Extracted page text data

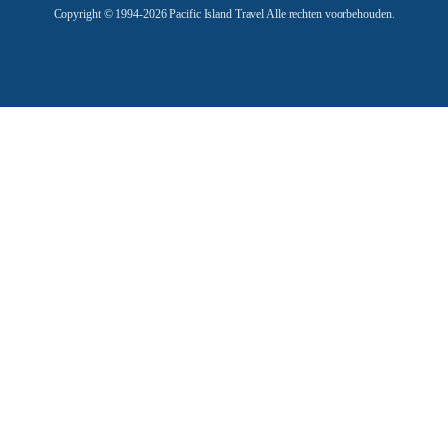
Copyright © 1994-2026 Pacific Island Travel Alle rechten voorbehouden.
s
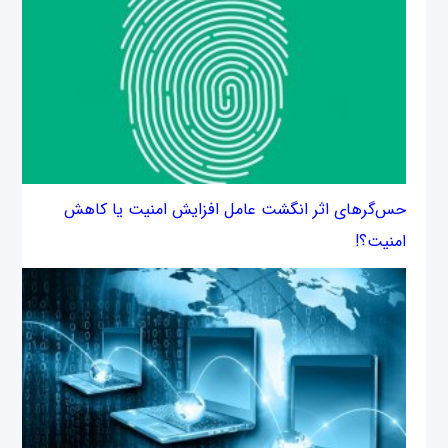
حس‌گرهای اثر انگشت عامل افزایش امنیت یا کاهش
امنیت؟!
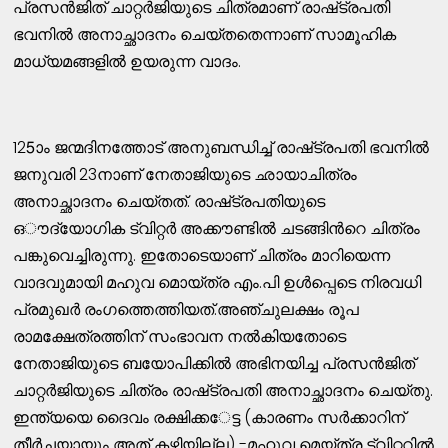
പ്രസൻജിത്​ ചാറ്റർജിയുടെ ചിത്രമാണ്​ രാഷ്​ട്രപതി
ഭവനിൽ അനാച്ഛാദനം ചെയ്​തതെന്നാണ്​ സാമൂഹിക
മാധ്യമങ്ങളിൽ ഉയരുന്ന വാദം.
125ാം ജന്മദിനത്തോട്​ അനുബന്ധിച്ച്​ രാഷ്​ട്രപതി ഭവനിൽ
ജനുവരി 23നാണ്​​ നേതാജിയുടെ ഛായാചിത്രം
അനാച്ഛാദനം ചെയ്​തത്. രാഷ്​ട്രപതിയുടെ
ഒൗദ്യോഗിക ട്വിറ്റർ അക്കൗണ്ടിൽ ചടങ്ങിന്‍റെ ചിത്രം
പങ്കുവെച്ചിരുന്നു. ഇതോടെയാണ്​ ചിത്രം മാറിയെന്ന
വാദവുമായി മഹുവ മൊയ്​ത്ര എം.പി ഉൾപ്പെടെ നിരവധി
പ്രമുഖർ രംഗത്തെത്തിയത്​.അഞ്ചുലക്ഷം രൂപ
രാമക്ഷേത്രത്തിന്​ സംഭാവന നൽകിയതോടെ
നേതാജിയുടെ ബയോപിക്കിൽ അഭിനയിച്ച പ്രസൻജിത്​
ചാറ്റർജിയുടെ ചിത്രം രാഷ്​ട്രപതി അനാച്ഛാദനം ചെയ്​തു.
ഇന്ത്യയെ ദൈവം രക്ഷിക്ക​േട്ട (കാരണം സർക്കാറിന്​
തീർച്ചയായും അത്​ കഴിയില്ല) -മഹുവ മെയ്​ത്ര ട്വിറ്ററിൽ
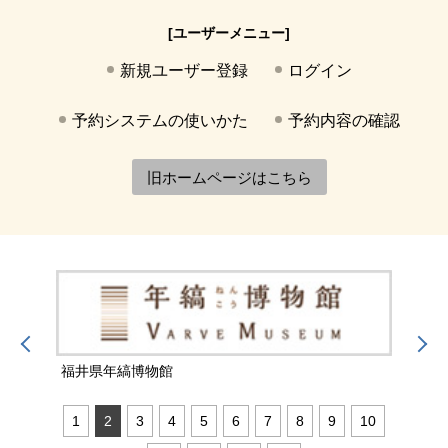
[ユーザーメニュー]
新規ユーザー登録
ログイン
予約システムの使いかた
予約内容の確認
旧ホームページはこちら
福井県年縞博物館
福井
1
2
3
4
5
6
7
8
9
10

> [Assigned task]: Reproduce the records in full and leave the images behind.

> [Completed task]:
Copyright © 1994-2026 Pacific Island Travel Alle rechten voorbehouden.
s
حس‌گرهای اثر انگشت عامل افزایش امنیت یا کاهش
امنیت؟!
പ്രസൻജിത്​ ചാറ്റർജിയുടെ ചിത്രമാണ്​ രാഷ്​ട്രപതി
ഭവനിൽ അനാച്ഛാദനം ചെയ്​തതെന്നാണ്​ സാമൂഹിക
മാധ്യമങ്ങളിൽ ഉയരുന്ന വാദം.
125ാം ജന്മദിനത്തോട്​ അനുബന്ധിച്ച്​ രാഷ്​ട്രപതി ഭവനിൽ
ജനുവരി 23നാണ്​​ നേതാജിയുടെ ഛായാചിത്രം
അനാച്ഛാദനം ചെയ്​തത്. രാഷ്​ട്രപതിയുടെ
ഒൗദ്യോഗിക ട്വിറ്റർ അക്കൗണ്ടിൽ ചടങ്ങിന്‍റെ ചിത്രം
പങ്കുവെച്ചിരുന്നു. ഇതോടെയാണ്​ ചിത്രം മാറിയെന്ന
വാദവുമായി മഹുവ മൊയ്​ത്ര എം.പി ഉൾപ്പെടെ നിരവധി
പ്രമുഖർ രംഗത്തെത്തിയത്​.അഞ്ചുലക്ഷം രൂപ
രാമക്ഷേത്രത്തിന്​ സംഭാവന നൽകിയതോടെ
നേതാജിയുടെ ബയോപിക്കിൽ അഭിനയിച്ച പ്രസൻജിത്​
ചാറ്റർജിയുടെ ചിത്രം രാഷ്​ട്രപതി അനാച്ഛാദനം ചെയ്​തു.
ഇന്ത്യയെ ദൈവം രക്ഷിക്ക​േട്ട (കാരണം സർക്കാറിന്​
തീർച്ചയായും അത്​ കഴിയില്ല) -മഹുവ മെയ്​ത്ര ട്വിറ്ററിൽ
[ユーザーメニュー]
新規ユーザー登録
ログイン
予約システムの使いかた
予約内容の確認
旧ホームページはこちら
福井県年縞博物館
福井
1
2
3
4
5
6
7
8
9
10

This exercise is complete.